Data to use:
*****
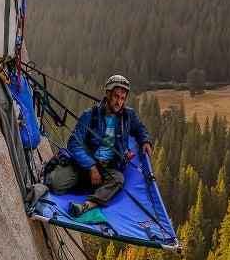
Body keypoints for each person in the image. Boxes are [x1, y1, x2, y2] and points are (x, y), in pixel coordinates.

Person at [47, 74, 152, 218]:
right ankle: (60, 172)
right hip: (83, 165)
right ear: (107, 94)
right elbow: (74, 142)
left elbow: (140, 128)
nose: (119, 102)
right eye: (116, 97)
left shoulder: (128, 116)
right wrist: (91, 166)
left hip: (106, 169)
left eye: (122, 98)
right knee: (55, 185)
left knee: (118, 179)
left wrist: (145, 140)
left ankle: (87, 205)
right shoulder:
*****
Set down the material above exactly as it reads, but not its pictures.

Exercise output:
Body keypoints for each person in the image. Boxes are [x1, y1, x2, y2] and points are (x, y), in pixel coordinates.

Person at [47, 74, 152, 218]:
right ankle: (60, 172)
right hip: (83, 165)
right ear: (107, 94)
right elbow: (74, 142)
left elbow: (140, 128)
nose: (119, 102)
right eye: (116, 97)
left shoulder: (128, 116)
right wrist: (91, 166)
left hip: (106, 169)
left eye: (122, 98)
right knee: (55, 185)
left knee: (118, 179)
left wrist: (145, 140)
left ankle: (87, 205)
right shoulder:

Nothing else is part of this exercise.